È stato presentato nelle scorse settimane il primo capitolo del nuovo progetto espositivo Eventualmente Femminile, che per diversi giorni ha animato la scena artistica romana con l’apertura al pubblico di un nuovo spazio indipendente, per ora temporaneo, nella centralissima Piazza Campitelli.
ARTE E DONNE A ROMA
A cura di Veronica Montanino e Anna Maria Panzera, # la materia sensibile è stata ideata come una prima traduzione visiva di riflessioni e concetti scaturiti da una serie di convegni e giornate di studio tenutisi tra il 2016 e il 2018 attorno al tema del femminile nell’arte, che ha coinvolto numerose artiste e studiose. Esiste una specificità dell’arte femminile? Questa la domanda da cui la ricerca è partita. Si tratta di un tema complesso che anima il dibattito artistico fin dai primi Anni Settanta, quando la critica d’arte femminista aveva tentato di individuare questa specificità, non solo come risultato dei condizionamenti sociali (ineludibili, purtroppo, ancora oggi) ma anche come il frutto di una differenza biologica che possa addirittura predeterminare certi aspetti stilistici e formali.
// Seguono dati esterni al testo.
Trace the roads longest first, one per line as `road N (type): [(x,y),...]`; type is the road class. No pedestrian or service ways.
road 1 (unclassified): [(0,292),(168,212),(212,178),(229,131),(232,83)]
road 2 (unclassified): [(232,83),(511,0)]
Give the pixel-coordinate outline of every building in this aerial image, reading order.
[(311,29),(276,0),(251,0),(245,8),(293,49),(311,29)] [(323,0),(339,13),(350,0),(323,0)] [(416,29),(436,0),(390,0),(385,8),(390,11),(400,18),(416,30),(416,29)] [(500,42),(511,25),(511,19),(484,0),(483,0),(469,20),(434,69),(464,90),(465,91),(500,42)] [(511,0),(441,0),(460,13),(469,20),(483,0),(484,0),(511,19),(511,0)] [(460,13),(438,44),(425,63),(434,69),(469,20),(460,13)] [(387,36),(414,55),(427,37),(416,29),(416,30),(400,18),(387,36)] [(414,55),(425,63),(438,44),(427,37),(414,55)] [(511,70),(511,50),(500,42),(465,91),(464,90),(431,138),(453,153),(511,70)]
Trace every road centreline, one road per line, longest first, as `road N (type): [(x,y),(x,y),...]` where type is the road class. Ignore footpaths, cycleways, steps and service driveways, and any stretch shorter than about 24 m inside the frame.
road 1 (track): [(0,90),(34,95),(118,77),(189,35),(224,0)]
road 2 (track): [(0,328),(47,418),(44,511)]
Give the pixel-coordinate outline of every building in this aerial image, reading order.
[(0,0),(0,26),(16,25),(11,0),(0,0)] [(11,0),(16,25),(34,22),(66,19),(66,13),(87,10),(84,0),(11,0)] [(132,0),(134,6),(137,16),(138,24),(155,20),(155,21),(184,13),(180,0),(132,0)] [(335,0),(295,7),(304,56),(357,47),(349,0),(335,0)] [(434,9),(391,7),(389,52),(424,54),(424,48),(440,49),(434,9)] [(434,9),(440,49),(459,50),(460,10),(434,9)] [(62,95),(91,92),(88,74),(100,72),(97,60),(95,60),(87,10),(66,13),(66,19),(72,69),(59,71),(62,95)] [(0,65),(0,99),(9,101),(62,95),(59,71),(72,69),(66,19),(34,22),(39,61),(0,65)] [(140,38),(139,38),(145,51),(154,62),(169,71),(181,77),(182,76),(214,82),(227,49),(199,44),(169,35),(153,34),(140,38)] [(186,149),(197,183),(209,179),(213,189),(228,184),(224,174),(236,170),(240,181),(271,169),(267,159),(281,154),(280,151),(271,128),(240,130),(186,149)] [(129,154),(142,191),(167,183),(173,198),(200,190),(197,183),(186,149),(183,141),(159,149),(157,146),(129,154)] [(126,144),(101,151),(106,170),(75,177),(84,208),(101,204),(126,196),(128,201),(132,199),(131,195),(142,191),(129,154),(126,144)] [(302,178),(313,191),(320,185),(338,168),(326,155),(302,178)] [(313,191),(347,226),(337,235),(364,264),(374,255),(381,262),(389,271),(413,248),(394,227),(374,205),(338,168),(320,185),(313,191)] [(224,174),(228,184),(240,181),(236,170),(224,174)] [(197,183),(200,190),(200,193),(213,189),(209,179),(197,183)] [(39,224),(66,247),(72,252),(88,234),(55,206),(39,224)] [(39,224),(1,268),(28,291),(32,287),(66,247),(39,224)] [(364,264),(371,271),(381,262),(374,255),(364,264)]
Montanino e Panzera ritengono invece più corretto parlare di femminile nell’arte, inteso come paradigma, attitudine e quindi categoria trasversale ai generi: “Soprattutto associato al fatto artistico, il termine femminile non può essere chiuso in una categorizzazione che limiti il discorso e il linguaggio a una questione di genere; invece, si vuole proporre quale concetto trasversale e paradigmatico per parlare di creatività, intesa come processo di trasformazione che origina nella sensibilità del corpo e nel vissuto, che si dinamizza in un particolare rapporto con la materia, per approdare a una dimensione immaginifica dell’essere“.

GLI ARTISTI IN MOSTRA A PALAZZO CAPIZUCCHI
Insieme alle ‒ EPVS, Bruna Esposito, Marianna Masciolini, Cristina Russo ‒ sono stati invitati infatti anche artisti, come Maurizio Savini, Bankeri, Piotr Hanzelewicz, e il duo Claire Fontaine, mentre Sauro Radicchi ha firmato un intervento ambientale a margine del suo progetto per l’allestimento. Messo a disposizione da una delle artiste, EPVS, lo stesso spazio è apparso in linea con le premesse di questa mostra: un ampio appartamento al piano terra dello storico Palazzo Capizucchi, che porta le tracce del suo passato e dei suoi usi precedenti. Attraversato dalla vita e dal tempo, è l’opposto del tradizionale e “sterilizzato” cubo bianco, simbolo di un sistema culturale maschile, patriarcale e troppo legato alla mercificazione dell’arte. Materia, processo, trasformazione, permeabilità, passaggio e incontro con l’altro, queste invece le parole chiave di un’idea di femminile che il progetto ha il merito di indagare come ricerca aperta e in divenire. Già annunciati dalle curatrici i prossimi capitoli, con altrettante mostre che daranno corpo ai temi #generatività e processo, #movimento e metamorfosi, #alterità e relazionalità dell’arte.